Goal 8: Decent work and economic growth
Over the past 25 years the number of workers living in extreme poverty has declined dramatically, despite the lasting impact of the 2008 economic crisis and global recession. In developing countries, the middle class now makes up more than 34 percent of total employment – a number that has almost tripled between 1991 and 2015.
However, as the global economy continues to recover we are seeing slower growth, widening inequalities, and not enough jobs to keep up with a growing labour force. According to the International Labour Organization, more than 204 million people were unemployed in 2015.
The SDGs promote sustained economic growth, higher levels of productivity and technological innovation. Encouraging entrepreneurship and job creation are key to this, as are effective measures to eradicate forced labour, slavery and human trafficking.

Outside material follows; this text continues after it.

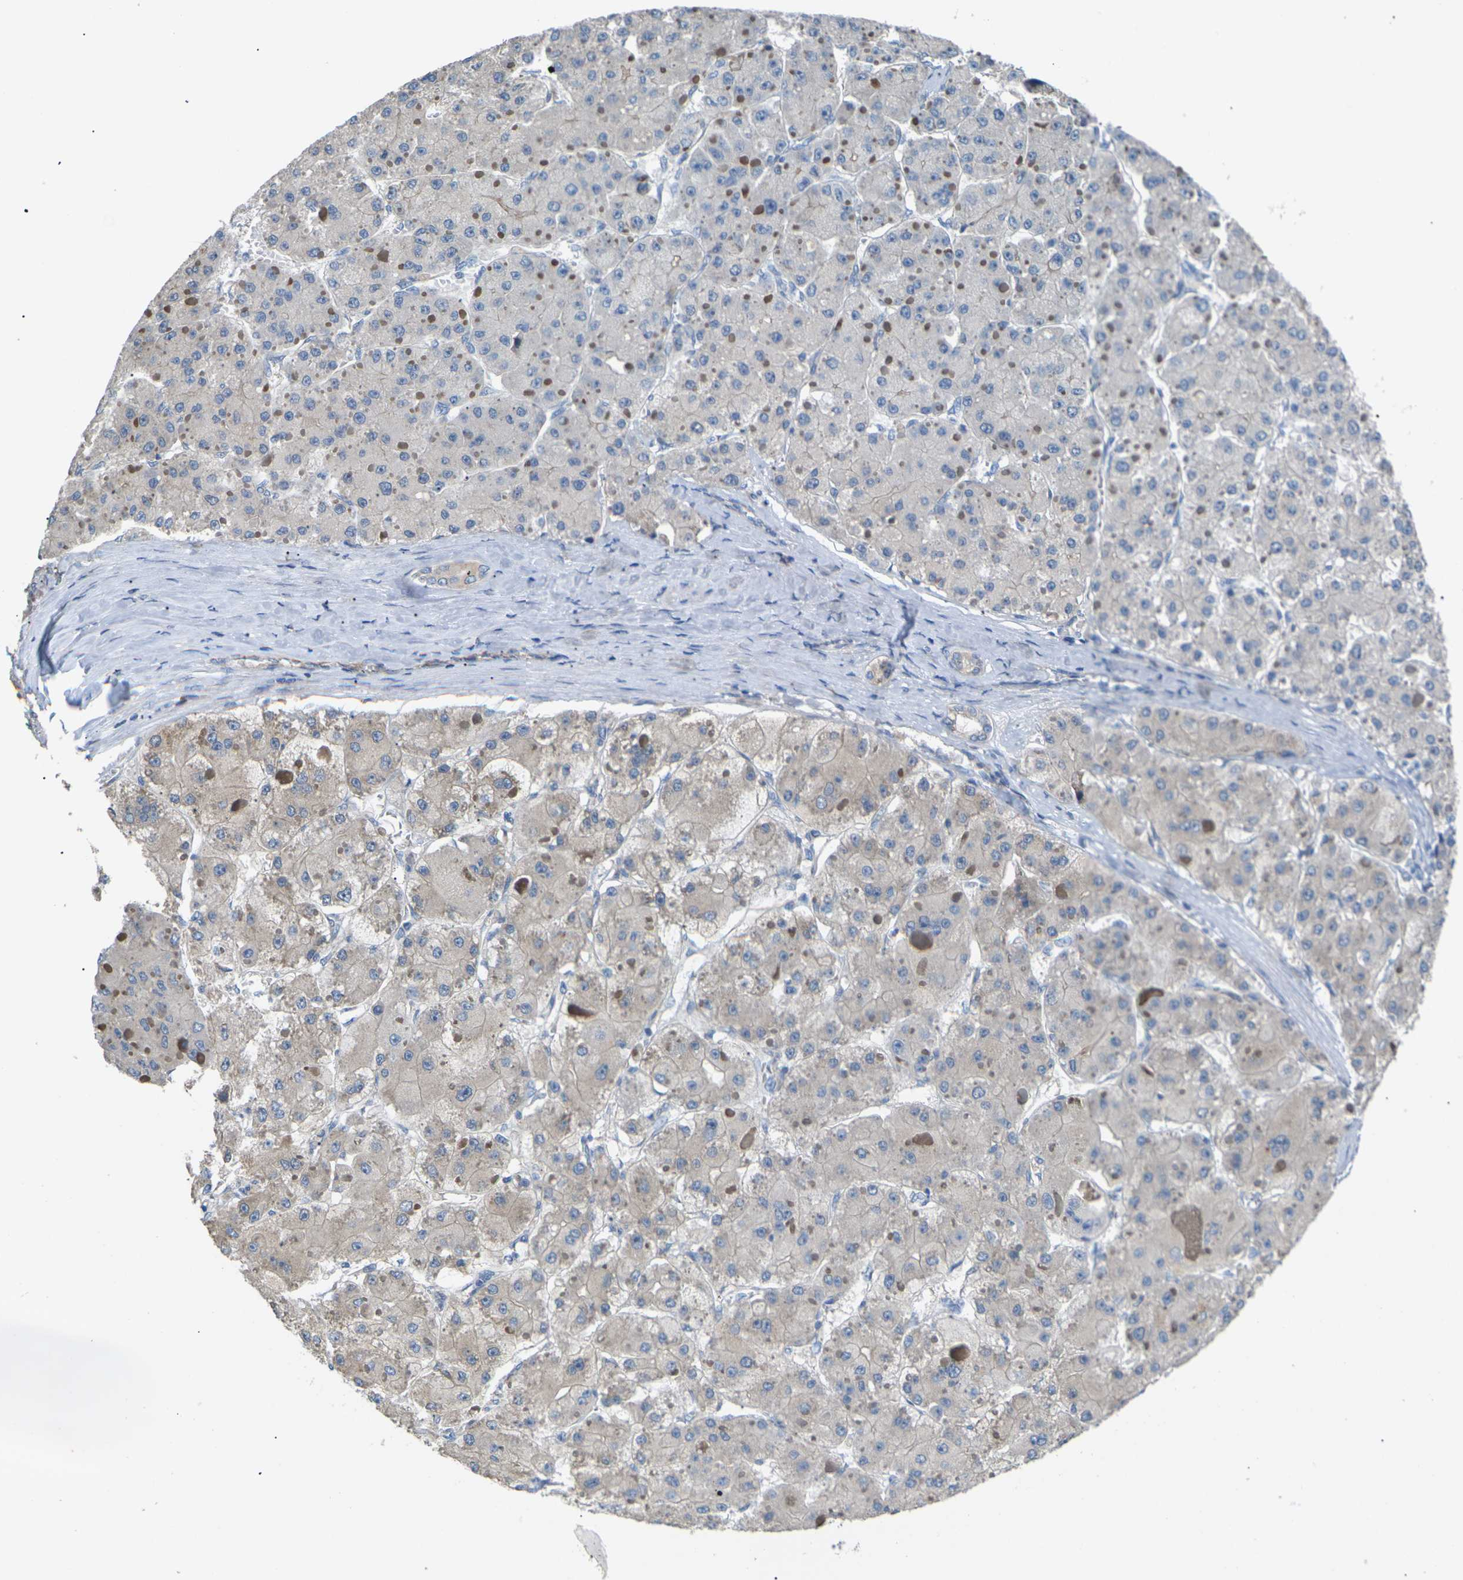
{"staining": {"intensity": "negative", "quantity": "none", "location": "none"}, "tissue": "liver cancer", "cell_type": "Tumor cells", "image_type": "cancer", "snomed": [{"axis": "morphology", "description": "Carcinoma, Hepatocellular, NOS"}, {"axis": "topography", "description": "Liver"}], "caption": "Tumor cells are negative for protein expression in human liver hepatocellular carcinoma.", "gene": "KLHDC8B", "patient": {"sex": "female", "age": 73}}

With these targets in mind, the goal is to achieve full and productive employment, and decent work, for all women and men by 2030.

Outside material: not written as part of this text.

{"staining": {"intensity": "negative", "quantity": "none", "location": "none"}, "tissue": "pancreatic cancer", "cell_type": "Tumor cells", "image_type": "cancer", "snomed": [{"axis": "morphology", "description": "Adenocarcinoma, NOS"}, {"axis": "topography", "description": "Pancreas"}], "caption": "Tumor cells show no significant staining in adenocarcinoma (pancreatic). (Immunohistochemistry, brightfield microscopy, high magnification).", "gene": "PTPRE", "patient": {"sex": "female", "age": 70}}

The global unemployment rate stood at 5.6 percent in 2017, corresponding to 192.7 million unemployed persons.
Unemployment among youth (aged 15 to 24) reached 13 percent in 2014, nearly three times higher than the rate for adults.

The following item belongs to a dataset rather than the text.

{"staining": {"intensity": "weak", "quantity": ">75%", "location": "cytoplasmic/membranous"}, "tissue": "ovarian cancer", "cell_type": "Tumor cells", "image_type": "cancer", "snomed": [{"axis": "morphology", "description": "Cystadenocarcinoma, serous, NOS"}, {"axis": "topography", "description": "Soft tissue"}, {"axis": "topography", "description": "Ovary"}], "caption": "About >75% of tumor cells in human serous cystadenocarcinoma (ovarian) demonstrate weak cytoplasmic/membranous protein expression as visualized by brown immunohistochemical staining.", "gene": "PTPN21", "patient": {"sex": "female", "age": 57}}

In 2017 there were around 300 million workers in extreme poverty, living on less than US$1.90 per day.
470 million jobs will be needed to absorb new entrants to the labour market between 2016 and 2030.
Only 29 percent of the global population has comprehensive social security; the other 71 percent are not, or only partially, protected.
A recent Harvard study found that gender equality in the labour force could add US$28 trillion to the global economy by 2025.